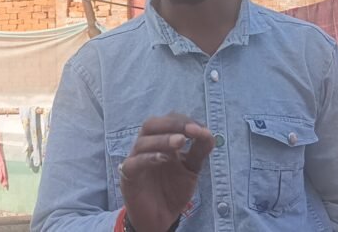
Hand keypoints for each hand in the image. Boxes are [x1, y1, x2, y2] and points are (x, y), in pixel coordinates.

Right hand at [119, 113, 214, 231]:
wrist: (161, 218)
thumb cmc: (173, 190)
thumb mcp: (191, 168)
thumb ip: (199, 151)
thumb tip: (209, 132)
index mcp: (161, 141)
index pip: (169, 121)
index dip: (184, 121)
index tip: (201, 129)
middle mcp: (146, 146)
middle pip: (151, 124)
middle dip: (172, 124)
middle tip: (190, 131)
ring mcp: (135, 159)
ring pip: (142, 141)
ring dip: (163, 139)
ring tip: (180, 142)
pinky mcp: (128, 176)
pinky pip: (134, 163)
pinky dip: (148, 158)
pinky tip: (163, 158)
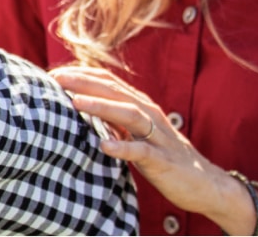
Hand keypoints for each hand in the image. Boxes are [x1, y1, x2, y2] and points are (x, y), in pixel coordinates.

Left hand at [52, 65, 256, 233]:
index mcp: (141, 106)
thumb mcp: (135, 134)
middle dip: (84, 83)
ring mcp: (157, 136)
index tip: (53, 74)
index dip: (82, 75)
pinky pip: (143, 151)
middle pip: (115, 91)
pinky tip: (104, 146)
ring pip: (129, 114)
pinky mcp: (163, 160)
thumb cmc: (162, 156)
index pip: (109, 81)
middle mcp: (149, 115)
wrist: (204, 183)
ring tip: (75, 103)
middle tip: (55, 79)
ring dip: (101, 107)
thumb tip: (78, 108)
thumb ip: (112, 120)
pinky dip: (123, 147)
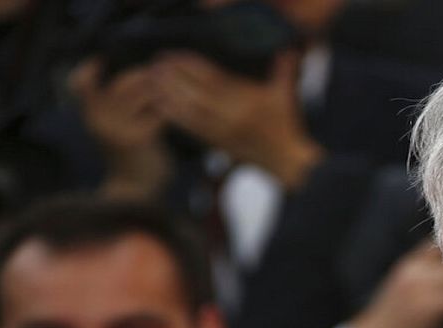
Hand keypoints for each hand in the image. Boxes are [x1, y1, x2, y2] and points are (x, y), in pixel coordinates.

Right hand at [70, 59, 171, 197]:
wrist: (135, 190)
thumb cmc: (132, 156)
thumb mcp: (117, 128)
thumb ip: (119, 106)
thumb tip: (142, 75)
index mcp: (91, 116)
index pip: (81, 85)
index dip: (88, 70)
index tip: (102, 62)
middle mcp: (99, 120)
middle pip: (122, 83)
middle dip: (145, 77)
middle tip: (162, 82)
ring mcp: (118, 129)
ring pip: (143, 94)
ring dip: (162, 93)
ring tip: (174, 98)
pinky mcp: (138, 139)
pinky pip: (159, 113)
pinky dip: (171, 111)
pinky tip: (179, 114)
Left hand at [153, 50, 323, 187]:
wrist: (286, 162)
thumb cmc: (287, 126)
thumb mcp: (286, 96)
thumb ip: (285, 71)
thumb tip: (290, 50)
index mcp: (246, 101)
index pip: (213, 79)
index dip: (191, 66)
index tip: (174, 55)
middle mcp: (231, 116)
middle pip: (196, 93)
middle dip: (174, 78)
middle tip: (155, 65)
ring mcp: (222, 131)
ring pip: (190, 111)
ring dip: (168, 96)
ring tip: (152, 82)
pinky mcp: (217, 143)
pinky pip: (192, 128)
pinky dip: (174, 116)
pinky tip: (161, 106)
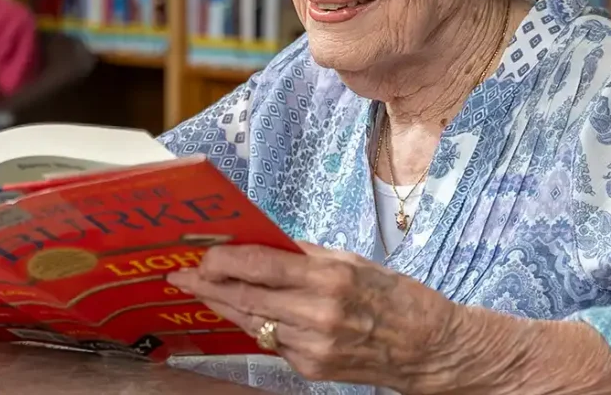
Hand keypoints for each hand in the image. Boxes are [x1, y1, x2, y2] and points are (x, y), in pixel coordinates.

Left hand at [166, 243, 486, 391]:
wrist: (427, 347)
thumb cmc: (392, 296)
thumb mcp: (351, 261)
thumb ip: (302, 254)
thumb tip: (257, 242)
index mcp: (329, 278)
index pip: (259, 266)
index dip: (223, 261)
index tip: (202, 255)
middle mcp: (318, 314)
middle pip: (246, 298)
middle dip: (209, 286)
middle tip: (183, 276)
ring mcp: (313, 346)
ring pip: (253, 323)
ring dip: (226, 306)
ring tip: (204, 291)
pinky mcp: (311, 368)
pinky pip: (273, 343)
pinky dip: (260, 326)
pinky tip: (250, 314)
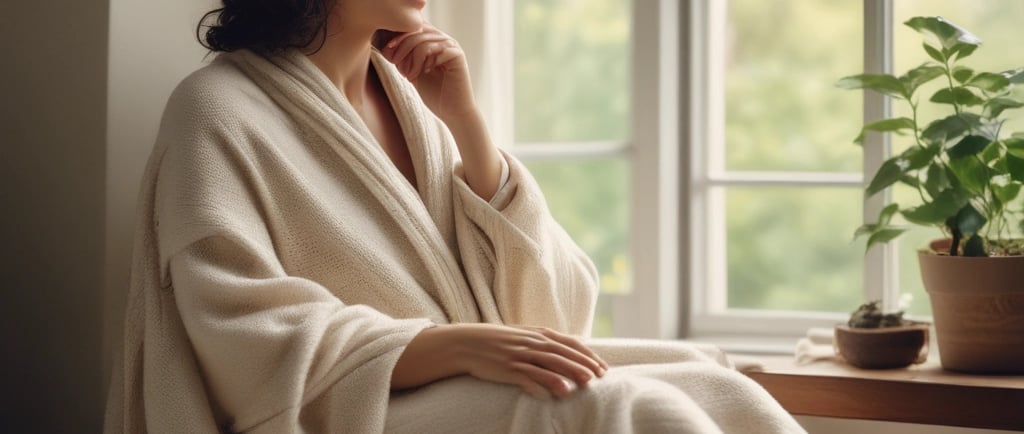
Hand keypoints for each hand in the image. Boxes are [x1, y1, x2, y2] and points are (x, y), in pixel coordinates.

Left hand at [379, 24, 475, 120]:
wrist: (452, 111)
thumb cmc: (433, 93)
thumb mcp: (412, 71)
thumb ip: (403, 57)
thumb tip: (385, 46)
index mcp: (433, 40)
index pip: (413, 27)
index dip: (397, 37)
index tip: (387, 52)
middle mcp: (443, 39)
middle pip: (417, 31)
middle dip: (402, 49)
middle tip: (400, 69)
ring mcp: (451, 46)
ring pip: (423, 41)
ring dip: (412, 60)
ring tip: (410, 75)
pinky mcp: (457, 55)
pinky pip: (436, 50)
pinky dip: (425, 62)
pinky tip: (424, 73)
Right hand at [392, 324, 608, 399]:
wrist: (466, 342)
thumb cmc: (497, 340)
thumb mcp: (523, 335)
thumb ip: (544, 340)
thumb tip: (567, 346)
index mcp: (537, 334)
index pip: (569, 343)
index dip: (587, 354)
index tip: (602, 367)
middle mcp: (531, 343)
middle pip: (563, 353)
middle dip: (583, 364)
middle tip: (600, 376)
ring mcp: (519, 356)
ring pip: (549, 364)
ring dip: (568, 373)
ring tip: (585, 383)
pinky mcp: (506, 369)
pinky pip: (527, 377)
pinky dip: (541, 385)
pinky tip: (554, 393)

▬▬▬▬▬▬

- **Task item**
A verbatim copy of every entry above, with no pictures, is the expected output.

- **Solution to the exercise**
Hand keypoints for each hand in the image. Boxes are [x1, y1, x2, y2] and points are (x, y), in pixel coordinates.

Right hand at [119, 113, 214, 231]:
wrist: (161, 218)
thumb cmc: (173, 190)
thumb mcp: (191, 168)
thumb ip: (199, 151)
thumb tip: (209, 132)
index mcp: (161, 141)
index pip: (169, 121)
index dip: (184, 121)
index tip: (201, 129)
middle mcp: (146, 146)
middle pip: (151, 124)
middle dip: (172, 124)
middle tip: (190, 131)
ring mcp: (135, 159)
ring pip: (142, 141)
ring dip: (163, 139)
ring tip: (180, 142)
pinky mcp: (128, 176)
pinky pip: (134, 163)
pinky dip: (148, 158)
pinky tip: (163, 158)
Hand keypoints for each hand in the image. Boxes are [x1, y1, x2, y2] and points are (x, y), in pixel coordinates.

Left hand at [52, 65, 256, 233]:
index mcp: (141, 106)
thumb mcp: (135, 134)
middle dip: (84, 83)
ring mcp: (157, 136)
index tip: (53, 74)
index dip: (82, 75)
pinky pip: (143, 151)
middle pip: (115, 91)
pinky tip: (104, 146)
ring pip: (129, 114)
pinky mcp: (163, 160)
thumb cmc: (162, 156)
index pip: (109, 81)
middle mcp: (149, 115)
wrist: (204, 183)
ring tip: (75, 103)
middle tip: (55, 79)
ring dip: (101, 107)
thumb tip: (78, 108)
thumb ip: (112, 120)
pinky dip: (123, 147)
Hand keypoints for each hand in the image. Boxes are [x1, y1, x2, y2] and points are (x, y), in pixel coordinates.

Right hand at [70, 59, 171, 197]:
wrist: (135, 190)
thumb cmc: (132, 156)
thumb mcp: (117, 128)
thumb ip: (119, 106)
thumb tip: (142, 75)
index mcp: (91, 116)
index pip: (81, 85)
index dip: (88, 70)
index tip: (102, 62)
middle mcp: (99, 120)
middle pip: (122, 83)
middle dip: (145, 77)
middle tip: (162, 82)
ring mcp: (118, 129)
ring pip: (143, 94)
ring dip: (162, 93)
ring tip: (174, 98)
pinky mcp: (138, 139)
pinky pip: (159, 113)
pinky dip: (171, 111)
pinky tip: (179, 114)
Left hand at [153, 50, 323, 187]:
wrist: (286, 162)
thumb cmc: (287, 126)
thumb mcp: (286, 96)
thumb ip: (285, 71)
thumb tip: (290, 50)
index mcp: (246, 101)
index pip: (213, 79)
index dip: (191, 66)
index tip: (174, 55)
middle mcp: (231, 116)
middle pip: (196, 93)
middle dip: (174, 78)
middle tip: (155, 65)
ring mcp: (222, 131)
ring pip: (190, 111)
ring dip: (168, 96)
ring tip: (152, 82)
pinky mcp: (217, 143)
pinky pip: (192, 128)
pinky dip: (174, 116)
pinky tip: (161, 106)
Hand keypoints for each hand in the image. Boxes are [x1, y1, x2, y2] and points are (x, y), in pixel coordinates.

Left hand at [166, 243, 486, 391]:
wrist: (427, 347)
thumb cmc: (392, 296)
thumb mcp: (351, 261)
thumb ip: (302, 254)
thumb tip: (257, 242)
index mcp: (329, 278)
index pip: (259, 266)
index dip: (223, 261)
index tip: (202, 255)
middle mcp: (318, 314)
middle pip: (246, 298)
middle dip: (209, 286)
middle tip: (183, 276)
ring mcp: (313, 346)
ring pip: (253, 323)
ring dip: (226, 306)
ring tip: (204, 291)
pinky mcp: (311, 368)
pinky pip: (273, 343)
pinky dip: (260, 326)
pinky tip: (250, 314)
Hand keypoints for each hand in the image. Boxes are [x1, y1, x2, y2] and points are (x, y), in pixel coordinates.

Left hand at [379, 24, 475, 120]:
wrist: (452, 111)
thumb cmc: (433, 93)
thumb mcp: (412, 71)
thumb ip: (403, 57)
thumb tip: (385, 46)
index mcp: (433, 40)
index pip: (413, 27)
index dip: (397, 37)
index tip: (387, 52)
middle mcp: (443, 39)
middle pip: (417, 31)
middle dip: (402, 49)
middle tip: (400, 69)
ring mcp: (451, 46)
ring pip: (423, 41)
ring dip: (412, 60)
ring tip: (410, 75)
pinky mcp: (457, 55)
pinky pip: (436, 50)
pinky dip: (425, 62)
pinky tip: (424, 73)
Right hand at [392, 324, 608, 399]:
wrist: (466, 342)
thumb cmc: (497, 340)
thumb mcp: (523, 335)
thumb ip: (544, 340)
thumb tip: (567, 346)
index mcp: (537, 334)
index pip: (569, 343)
index dip: (587, 354)
index tip: (602, 367)
middle mcp: (531, 343)
middle pip: (563, 353)
middle dip: (583, 364)
middle tip: (600, 376)
ring mcp: (519, 356)
ring pip: (549, 364)
ring dip: (568, 373)
ring tip: (585, 383)
pinky mcp: (506, 369)
pinky pip: (527, 377)
pinky dip: (541, 385)
pinky tip: (554, 393)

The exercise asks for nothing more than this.